The chair was created in 2018 by a gift from alumnus and former UCLA professor Ernst Volgenau, chairman of the information technology firm SRA International, and his wife Sara. It is one of three faculty chairs at UCLA Samueli established by the Volgenaus. The Volgenau Chair for Engineering Excellence was also established in 2018 and is held by Jason Cong, who was named chairholder this year.

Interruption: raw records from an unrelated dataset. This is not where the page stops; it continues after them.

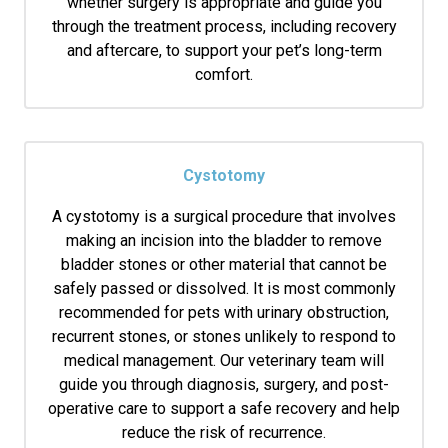
whether surgery is appropriate and guide you
through the treatment process, including recovery
and aftercare, to support your pet’s long-term
comfort.
Cystotomy
A cystotomy is a surgical procedure that involves
making an incision into the bladder to remove
bladder stones or other material that cannot be
safely passed or dissolved. It is most commonly
recommended for pets with urinary obstruction,
recurrent stones, or stones unlikely to respond to
medical management. Our veterinary team will
guide you through diagnosis, surgery, and post-
operative care to support a safe recovery and help
reduce the risk of recurrence.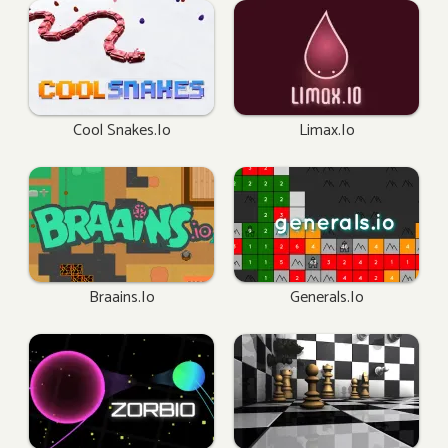
Cool Snakes.io
Limax.io
Braains.io
Generals.io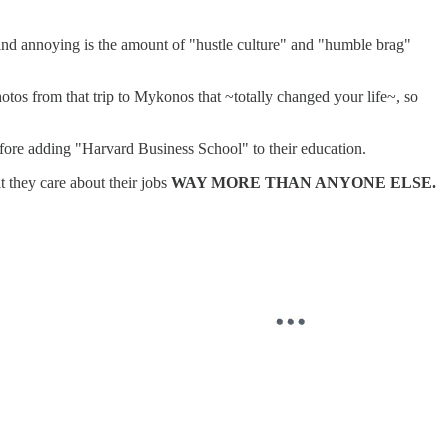
o find annoying is the amount of "hustle culture" and "humble brag"
hotos from that trip to Mykonos that ~totally changed your life~, so
efore adding "Harvard Business School" to their education.
t they care about their jobs
WAY MORE THAN ANYONE ELSE.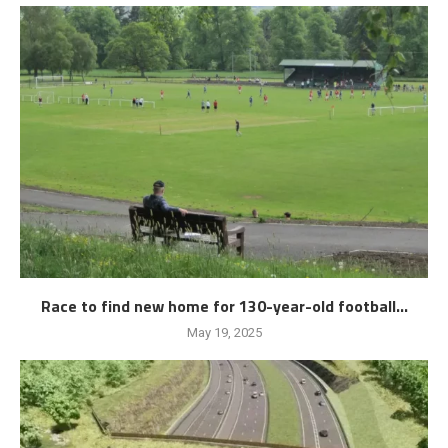
Race to find new home for 130-year-old football...
May 19, 2025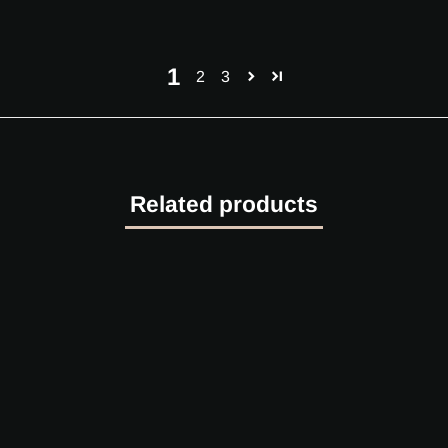
1
2
3
Related products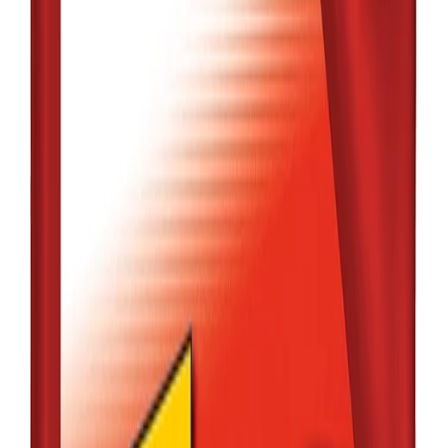
Qty:
1
Add
Buy
Out of Stock
MOBIL
MOBIL1 5W-30
FULL SYNTHETIC
4L (MJL)
৳7,480.00
Low Stock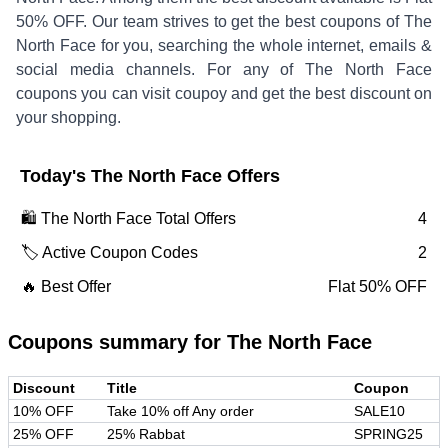
50% OFF
.
Our team strives to get the best coupons of
The
North Face
for you, searching the whole internet, emails &
social media channels. For any of
The North Face
coupons you can visit coupoy and get the best discount on
your shopping.
Today's
The North Face
Offers
🛍️
The North Face
Total Offers
4
🏷️ Active Coupon Codes
2
🔥 Best Offer
Flat 50% OFF
Coupons summary for
The North Face
Discount
Title
Coupon
10% OFF
Take 10% off Any order
SALE10
25% OFF
25% Rabbat
SPRING25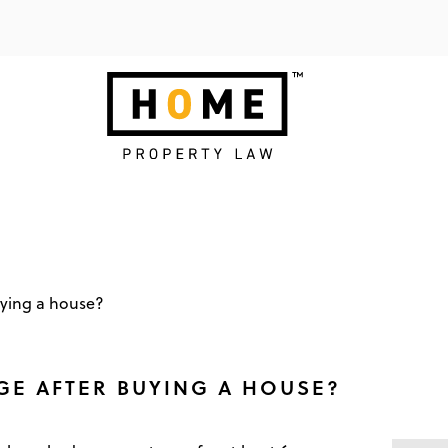
ying a house?
E AFTER BUYING A HOUSE?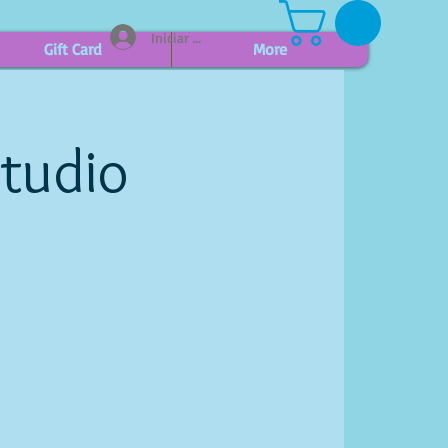
Iniciar sesión
Gift Card
More
Studio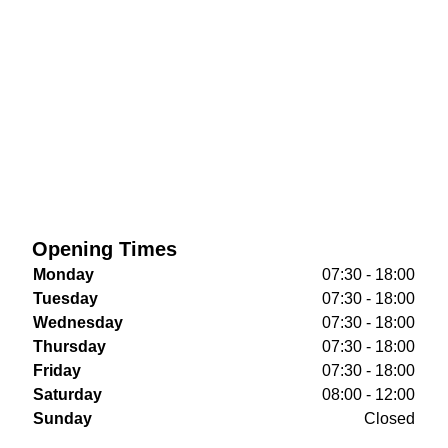
Opening Times
Monday
07:30 - 18:00
Tuesday
07:30 - 18:00
Wednesday
07:30 - 18:00
Thursday
07:30 - 18:00
Friday
07:30 - 18:00
Saturday
08:00 - 12:00
Sunday
Closed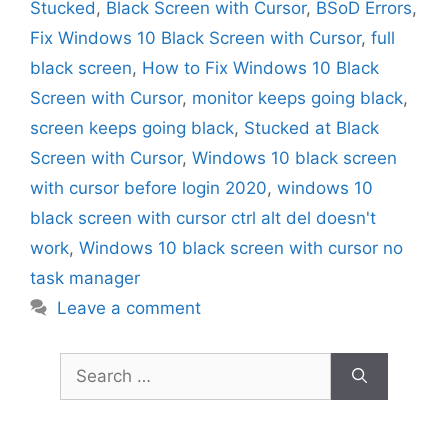
Stucked
,
Black Screen with Cursor
,
BSoD Errors
,
Fix Windows 10 Black Screen with Cursor
,
full
black screen
,
How to Fix Windows 10 Black
Screen with Cursor
,
monitor keeps going black
,
screen keeps going black
,
Stucked at Black
Screen with Cursor
,
Windows 10 black screen
with cursor before login 2020
,
windows 10
black screen with cursor ctrl alt del doesn't
work
,
Windows 10 black screen with cursor no
task manager
Leave a comment
Search
for: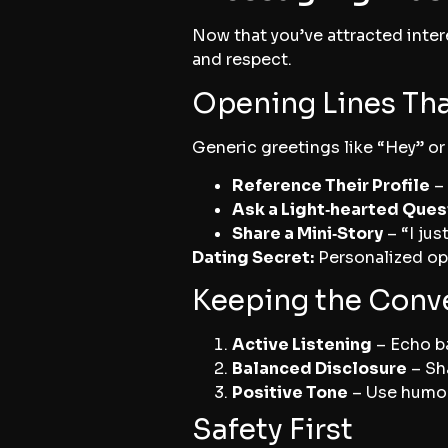
Now that you’ve attracted intere
and respect.
Opening Lines Th
Generic greetings like “Hey” or
Reference Their Profile
– 
Ask a Light‑hearted Ques
Share a Mini‑Story
– “I jus
Dating Secret:
Personalized ope
Keeping the Conv
Active Listening
– Echo ba
Balanced Disclosure
– Sh
Positive Tone
– Use humor 
Safety First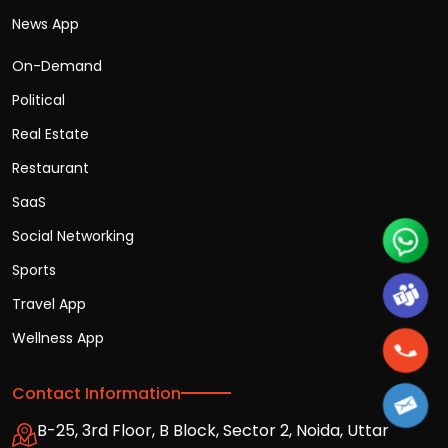
News App
On-Demand
Political
Real Estate
Restaurant
SaaS
Social Networking
Sports
Travel App
Wellness App
Contact Information
B-25, 3rd Floor, B Block, Sector 2, Noida, Uttar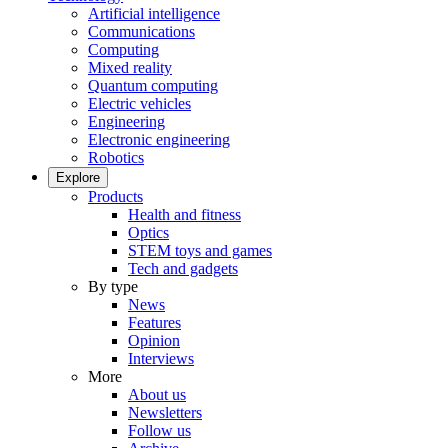
Artificial intelligence
Communications
Computing
Mixed reality
Quantum computing
Electric vehicles
Engineering
Electronic engineering
Robotics
Explore
Products
Health and fitness
Optics
STEM toys and games
Tech and gadgets
By type
News
Features
Opinion
Interviews
More
About us
Newsletters
Follow us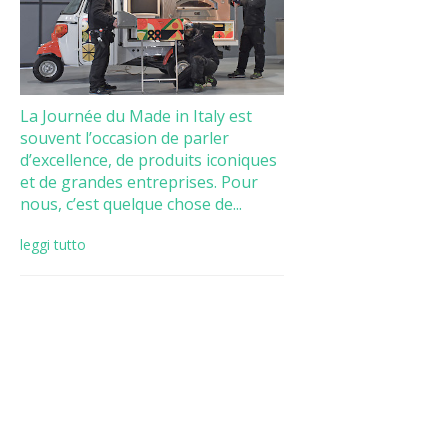
La Journée du Made in Italy est
souvent l’occasion de parler
d’excellence, de produits iconiques
et de grandes entreprises. Pour
nous, c’est quelque chose de...
leggi tutto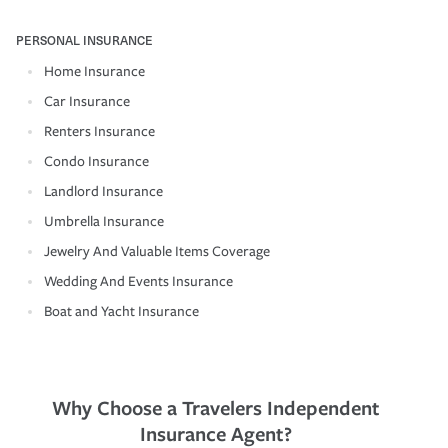
PERSONAL INSURANCE
Home Insurance
Car Insurance
Renters Insurance
Condo Insurance
Landlord Insurance
Umbrella Insurance
Jewelry And Valuable Items Coverage
Wedding And Events Insurance
Boat and Yacht Insurance
Why Choose a Travelers Independent
Insurance Agent?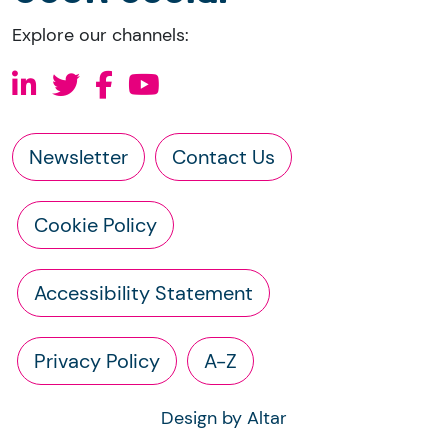
Explore our channels:
Newsletter
Contact Us
Cookie Policy
Accessibility Statement
Privacy Policy
A-Z
Design by Altar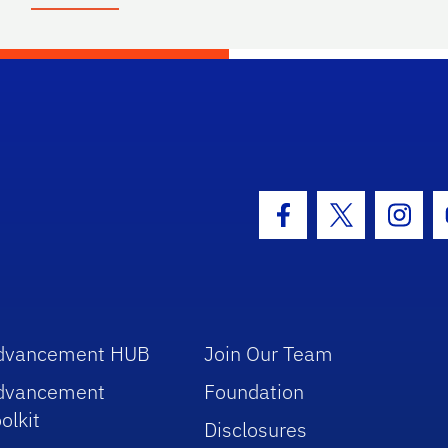
hool Logo Link
Facebook Icon
Twitter Icon
Insta
dvancement HUB
Join Our Team
dvancement
Foundation
olkit
Disclosures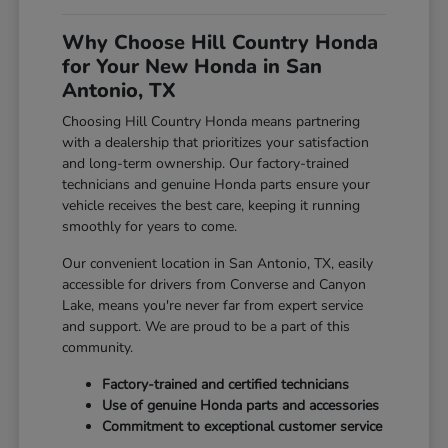
Why Choose Hill Country Honda
for Your New Honda in San
Antonio, TX
Choosing Hill Country Honda means partnering
with a dealership that prioritizes your satisfaction
and long-term ownership. Our factory-trained
technicians and genuine Honda parts ensure your
vehicle receives the best care, keeping it running
smoothly for years to come.
Our convenient location in San Antonio, TX, easily
accessible for drivers from Converse and Canyon
Lake, means you're never far from expert service
and support. We are proud to be a part of this
community.
Factory-trained and certified technicians
Use of genuine Honda parts and accessories
Commitment to exceptional customer service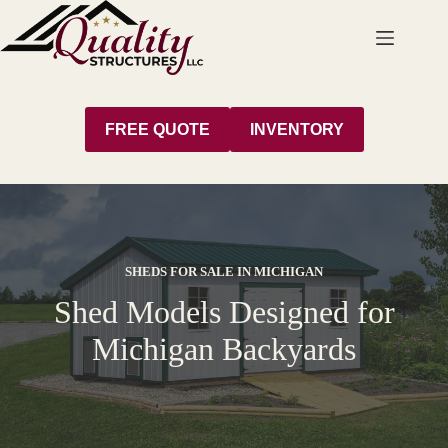
Skip
to
content
FREE QUOTE
INVENTORY
SHEDS FOR SALE IN MICHIGAN
Shed Models Designed for
Michigan Backyards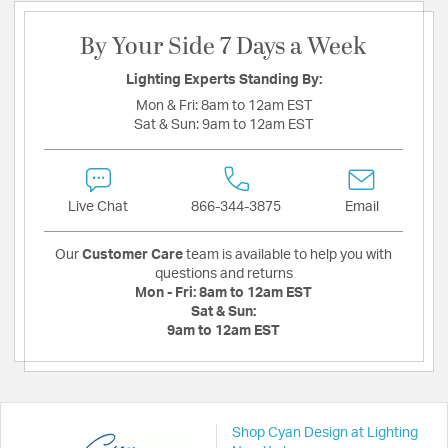
By Your Side 7 Days a Week
Lighting Experts Standing By:
Mon & Fri:
8am to 12am EST
Sat & Sun:
9am to 12am EST
Live Chat
866-344-3875
Email
Our
Customer Care
team is available to help you with
questions and returns
Mon - Fri:
8am to 12am EST
Sat & Sun:
9am to 12am EST
Shop Cyan Design at Lighting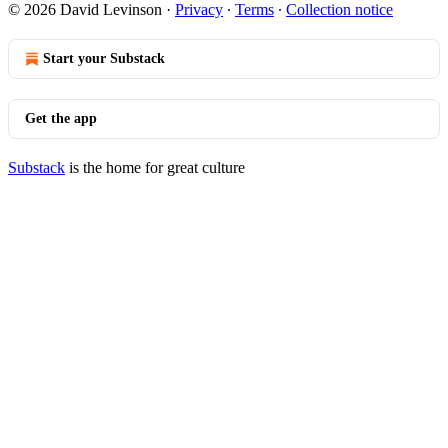
© 2026 David Levinson
·
Privacy
∙
Terms
∙
Collection notice
Start your Substack
Get the app
Substack
is the home for great culture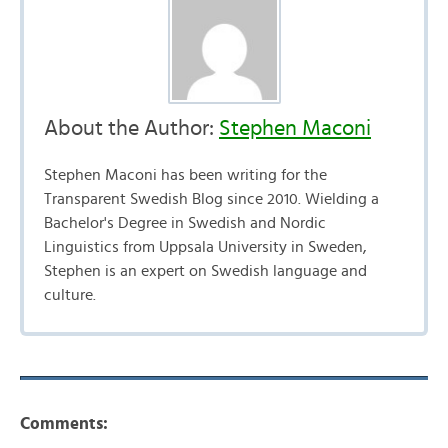
About the Author:
Stephen Maconi
Stephen Maconi has been writing for the
Transparent Swedish Blog since 2010. Wielding a
Bachelor's Degree in Swedish and Nordic
Linguistics from Uppsala University in Sweden,
Stephen is an expert on Swedish language and
culture.
Comments: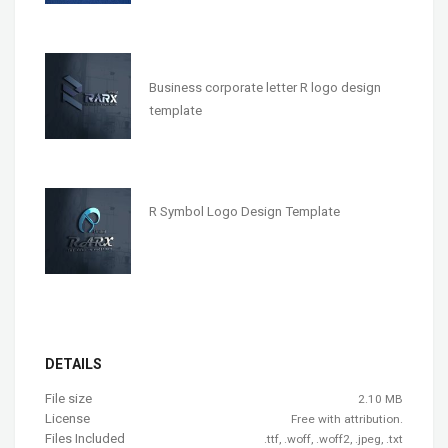
Business corporate letter R logo design
template
R Symbol Logo Design Template
DETAILS
File size
2.10 MB
License
Free with attribution.
Files Included
.ttf, .woff, .woff2, .jpeg, .txt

The Volgenau Endowed Chair in Engineering, established in 2014, is held by Chang-Jin “CJ” Kim, professor of mechanical and aerospace engineering at UCLA, who was named chairholder in 2017.

Jason Cong

Volgenau Chair for Engineering Excellence —
Jason Cong

Jason Cong is a distinguished professor of computer science and director of the Center for Customizable Domain-Specific Computing, and the VLSI Architecture, Synthesis, and Technology (VAST) Laboratory.

Cong, a member of the National Academy of Engineering, has made groundbreaking contributions to electronic-design automation, energy-efficient computing and highly-scalable algorithms.

Cong also holds a faculty appointment in electrical engineering. His many honors include being a fellow of the ACM and IEEE, and a recipient of the University Research Award for excellence in semiconductor-design research from the Semiconductor Industry Association.